We have stated several times that we seek more educational holism in particular, the tentative kind made by students themselves after they study these “exercises in holism.” Let’s explore this.
There’s a short story by Anton Pavlovich Chekhov (29 January 1860 – 15 July 1904), a Russian playwright and short-story writer, who is considered to be among the greatest writers of short fiction in history. In his classic “A Boring Story,” he tells the reader about his inner yearning for some wholeness in his life:
“In my predilection for science, in my wish to live, in this siting on a strange bed and trying to know myself, in all the thoughts, feelings and conceptions I form about everything, something general is lacking that would unite it all into a single whole.
Each feeling and thought lives separately in me, and in all my opinions about science, the theater, literature, students, and in all the pictures drawn by my imagination, even the most skillful analyst would be unable to find what is known as a general idea or the god of the living man.

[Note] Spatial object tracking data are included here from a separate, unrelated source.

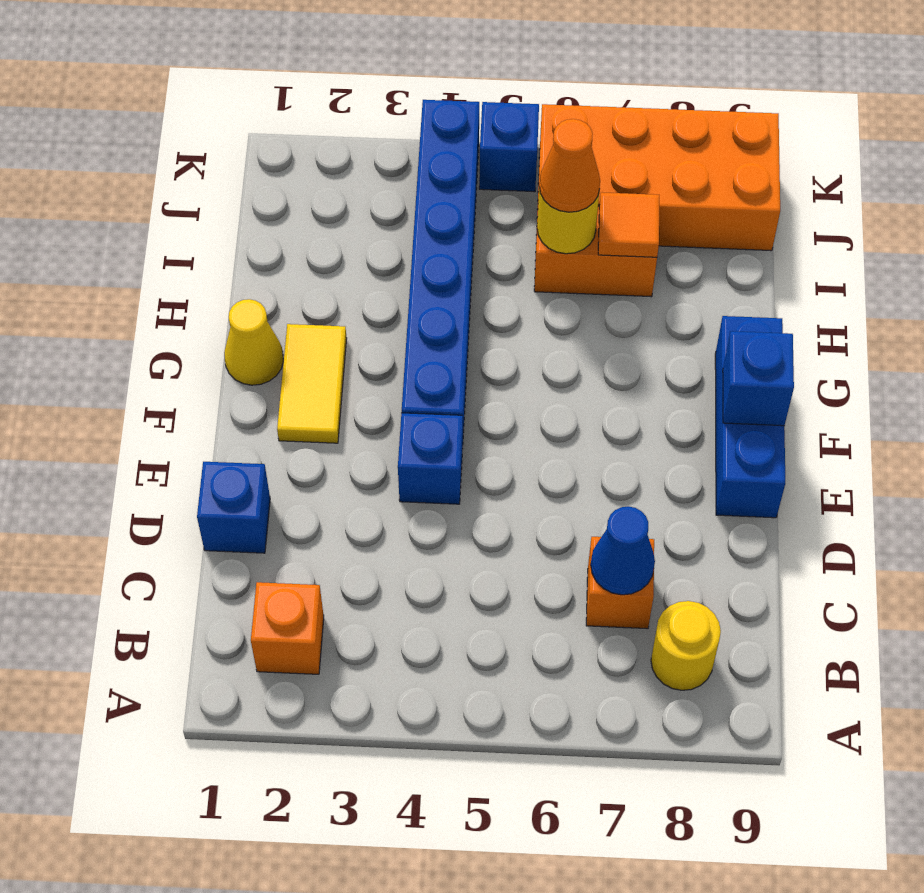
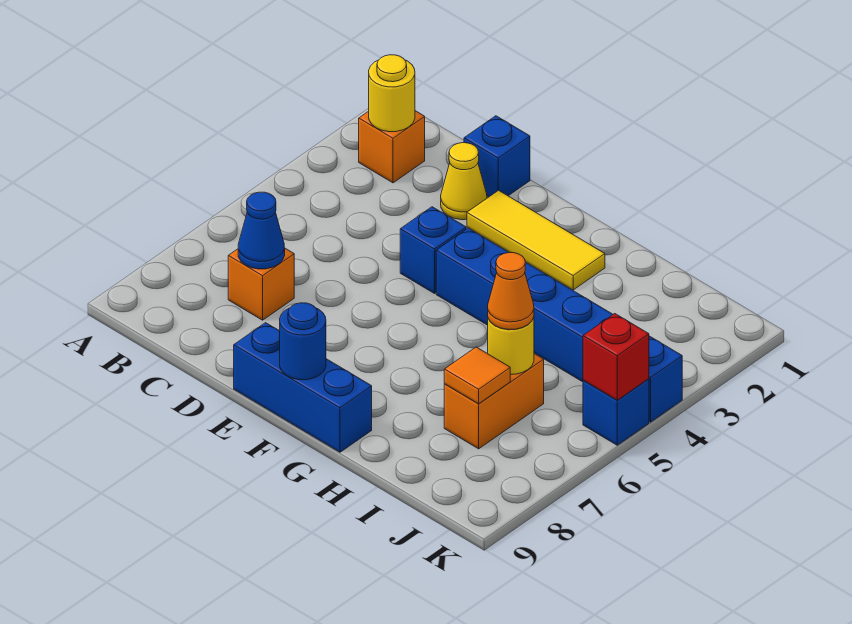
yellow 1x1 round brick [651,601,721,690] -> yellow 1x1 round brick moved to [369,55,415,132]
yellow 1x2 tile [277,324,347,443] -> yellow 1x3 tile [467,190,605,290]
blue 1x1 brick [723,331,794,426] -> blue 1x1 round brick [280,303,326,380]
yellow 1x1 cone [224,299,283,385] -> yellow 1x1 cone moved to [441,143,487,220]
orange 2x4 brick [536,104,780,251] -> none
none -> red 1x1 brick [583,314,649,400]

And if there isn’t that. there’s nothing.”
(Selected Stories of Anton Chekhov, Anton Chekhov, Richard Pevear and Larissa Volokhonsky (translators), Modern Library, 2000, page 104, “A Boring Story”)
The author wants to unite everything (i.e., “something general is lacking that would unite it all into a single whole,” as he puts it).
This is not what we have in mind because there is no “scheme of things” or “unified field theory” that we impart to students. That is for various kinds of “madrasas” (Arabic: مدرسة) including secular ones.
Rather, we encourage students to “walk around” topics, fields, educations, discussions, books, movies, quizzes and exams, lectures, assignments to develop a more “circum-spective” view of knowledge.
Remember “Husserl’s rhomboid.” Edmund Husserl (Heidegger’s teacher, died in 1938) would bring a matchbox to his classes in Germany and get students in his classroom to see that one cannot view the whole matchbox at once nor can rotating it capture all of it. Parts are visible, the whole matchbox is not.
We apply this principle to education and knowledge acquisition and offer the mental habit for students of “homemade” exercises in making more holistic views.
The narrator in Chekhov’s story, yearning to have a god-like view of reality and knowledge and experience (theatre, science, etc.) as a unified “thing” is not our interest since it too elusive.
William James (died in 1910) says several times in his writings that “one mind can’t swallow the whole of reality.” Therefore we avoid such “totalizing” visions in favor of much more modest attempts at connecting things better.